大川不知為何晚上沒回家。這種情況很少,但這也有好幾次了。兒子大了,在學校鬧革命,他們想管也管不了。

8.

劉嫂一早就收拾好了回娘家的東西,但猶豫了許久,直到午飯後才終於下了決心——只有這一個辦法了。她正要進裡屋,又有人來敲門,「碰!碰!碰!」「開門,開門!快開門!」

「誰呀?來了!」

「你是楊曉芳嗎?」門口站著兩位板著臉的男子,臂戴「公檢法雲水怒戰鬥團」紅袖章。

「是——」劉嫂聲音顫抖著低了下去。

「我們是市公檢法的。你被逮捕了!」年長的男子飛快地將手銬卡住劉嫂兩手。

「我,我——我犯了啥法呀?」來得太快太突然,劉嫂漲紅了臉還沒反應過來。

「你自己幹的事自己不知道?砸毀偉大領袖塑像——現行反革命!」

門外聚滿人。院內的鄰居,院外的行人,圍得裡三層外三層。警察只花了一會兒時間,就搜出了那一包還未扔掉的石膏像碎塊。圍觀的人群先是低聲議論,然後七嘴八舌指責,最後憤怒地高聲斥罵起來。
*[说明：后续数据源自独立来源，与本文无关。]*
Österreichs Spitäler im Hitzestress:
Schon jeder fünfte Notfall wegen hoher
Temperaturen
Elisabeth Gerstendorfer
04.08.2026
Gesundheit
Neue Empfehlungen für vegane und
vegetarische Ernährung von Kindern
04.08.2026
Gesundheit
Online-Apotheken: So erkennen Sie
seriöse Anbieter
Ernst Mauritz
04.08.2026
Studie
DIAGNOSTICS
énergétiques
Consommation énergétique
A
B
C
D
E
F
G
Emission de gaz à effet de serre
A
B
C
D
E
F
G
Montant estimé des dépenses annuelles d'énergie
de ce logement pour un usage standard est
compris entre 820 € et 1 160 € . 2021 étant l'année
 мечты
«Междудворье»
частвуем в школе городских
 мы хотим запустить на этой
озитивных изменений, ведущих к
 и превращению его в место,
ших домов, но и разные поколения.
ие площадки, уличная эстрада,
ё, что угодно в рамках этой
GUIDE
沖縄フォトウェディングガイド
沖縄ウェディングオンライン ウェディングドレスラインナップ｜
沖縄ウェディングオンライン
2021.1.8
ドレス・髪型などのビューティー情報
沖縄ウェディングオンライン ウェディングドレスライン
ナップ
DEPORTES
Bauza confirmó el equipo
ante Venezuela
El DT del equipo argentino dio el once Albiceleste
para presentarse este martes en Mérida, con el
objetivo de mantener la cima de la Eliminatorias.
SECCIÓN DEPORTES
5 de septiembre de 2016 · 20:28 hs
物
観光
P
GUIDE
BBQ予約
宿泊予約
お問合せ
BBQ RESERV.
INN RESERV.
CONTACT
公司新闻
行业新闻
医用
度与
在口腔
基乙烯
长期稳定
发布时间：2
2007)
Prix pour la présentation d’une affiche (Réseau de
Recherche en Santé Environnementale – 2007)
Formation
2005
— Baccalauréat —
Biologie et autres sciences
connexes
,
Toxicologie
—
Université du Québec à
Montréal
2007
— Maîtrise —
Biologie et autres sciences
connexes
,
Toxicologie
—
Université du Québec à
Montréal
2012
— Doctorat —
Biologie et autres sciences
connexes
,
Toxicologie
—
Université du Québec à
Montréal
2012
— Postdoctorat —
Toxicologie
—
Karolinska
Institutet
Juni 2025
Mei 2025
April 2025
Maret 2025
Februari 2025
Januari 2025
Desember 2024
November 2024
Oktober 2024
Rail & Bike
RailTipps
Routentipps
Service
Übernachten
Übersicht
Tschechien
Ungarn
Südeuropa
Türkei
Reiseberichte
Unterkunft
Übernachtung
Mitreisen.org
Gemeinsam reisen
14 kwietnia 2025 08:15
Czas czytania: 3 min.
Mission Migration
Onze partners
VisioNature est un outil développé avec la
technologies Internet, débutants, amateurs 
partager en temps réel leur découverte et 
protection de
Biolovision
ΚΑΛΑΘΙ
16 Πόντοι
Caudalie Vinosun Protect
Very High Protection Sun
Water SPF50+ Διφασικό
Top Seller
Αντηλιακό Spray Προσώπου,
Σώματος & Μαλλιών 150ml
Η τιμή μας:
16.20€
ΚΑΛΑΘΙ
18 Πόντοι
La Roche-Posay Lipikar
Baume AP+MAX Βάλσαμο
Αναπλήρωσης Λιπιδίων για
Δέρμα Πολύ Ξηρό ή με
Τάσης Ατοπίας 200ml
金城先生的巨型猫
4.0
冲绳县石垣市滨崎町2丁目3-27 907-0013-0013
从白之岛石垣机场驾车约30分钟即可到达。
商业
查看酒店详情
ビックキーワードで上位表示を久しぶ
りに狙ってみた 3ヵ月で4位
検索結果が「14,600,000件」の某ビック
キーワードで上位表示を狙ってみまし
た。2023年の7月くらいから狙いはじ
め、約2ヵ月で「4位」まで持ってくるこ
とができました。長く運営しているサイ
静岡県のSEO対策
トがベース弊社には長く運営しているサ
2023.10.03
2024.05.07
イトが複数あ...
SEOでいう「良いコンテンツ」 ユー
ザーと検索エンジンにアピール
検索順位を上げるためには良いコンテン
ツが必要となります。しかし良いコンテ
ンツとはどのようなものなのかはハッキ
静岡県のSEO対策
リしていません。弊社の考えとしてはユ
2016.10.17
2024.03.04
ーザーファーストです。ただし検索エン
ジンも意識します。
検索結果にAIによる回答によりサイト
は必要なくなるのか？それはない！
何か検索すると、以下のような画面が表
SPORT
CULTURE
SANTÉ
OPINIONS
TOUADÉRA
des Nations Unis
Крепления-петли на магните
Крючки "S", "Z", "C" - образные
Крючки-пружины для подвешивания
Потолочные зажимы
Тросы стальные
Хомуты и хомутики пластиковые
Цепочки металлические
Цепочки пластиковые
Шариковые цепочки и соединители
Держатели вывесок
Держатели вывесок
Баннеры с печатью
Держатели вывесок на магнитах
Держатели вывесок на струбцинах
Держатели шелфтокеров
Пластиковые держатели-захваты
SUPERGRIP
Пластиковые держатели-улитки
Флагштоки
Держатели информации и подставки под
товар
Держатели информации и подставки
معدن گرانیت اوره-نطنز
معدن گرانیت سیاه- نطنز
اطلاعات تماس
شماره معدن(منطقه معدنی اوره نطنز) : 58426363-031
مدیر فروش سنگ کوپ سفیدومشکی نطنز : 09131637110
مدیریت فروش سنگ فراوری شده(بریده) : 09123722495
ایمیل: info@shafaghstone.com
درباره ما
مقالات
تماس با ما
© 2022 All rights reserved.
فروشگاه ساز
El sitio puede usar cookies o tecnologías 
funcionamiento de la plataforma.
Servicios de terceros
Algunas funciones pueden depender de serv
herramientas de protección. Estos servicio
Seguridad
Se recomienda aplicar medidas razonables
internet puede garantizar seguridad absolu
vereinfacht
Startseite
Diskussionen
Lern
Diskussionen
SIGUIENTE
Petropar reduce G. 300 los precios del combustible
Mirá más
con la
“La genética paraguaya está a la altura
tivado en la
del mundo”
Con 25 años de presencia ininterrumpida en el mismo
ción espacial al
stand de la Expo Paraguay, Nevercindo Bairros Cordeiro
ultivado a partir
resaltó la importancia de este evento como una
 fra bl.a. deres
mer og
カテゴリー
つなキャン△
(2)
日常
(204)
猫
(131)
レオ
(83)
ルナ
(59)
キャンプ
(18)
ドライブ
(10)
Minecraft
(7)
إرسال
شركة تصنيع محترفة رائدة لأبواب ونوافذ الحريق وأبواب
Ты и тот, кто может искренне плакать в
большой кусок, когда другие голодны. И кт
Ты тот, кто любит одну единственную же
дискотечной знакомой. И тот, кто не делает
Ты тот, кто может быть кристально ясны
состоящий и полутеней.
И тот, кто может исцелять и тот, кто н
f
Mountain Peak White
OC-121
「這女人——難怪這幾天老關著門,原來砸毀了偉大領袖塑像呀!」

「只見她挎著空菜籃進進出出,沒想到是在設法銷毀罪證啊!」

「真是狗膽包天啊,竟幹出這樣十惡不赦的壞事來!」

「簡直看不出來,還是工人——真是狼心狗肺呀,工人階級的叛徒!呸!——」

逮捕現場猶如實景舞臺劇,同七、八月間的雷陣雨一樣,來得快去得也快。人群不一會就散了,院子裡看去似乎又是空蕩無人。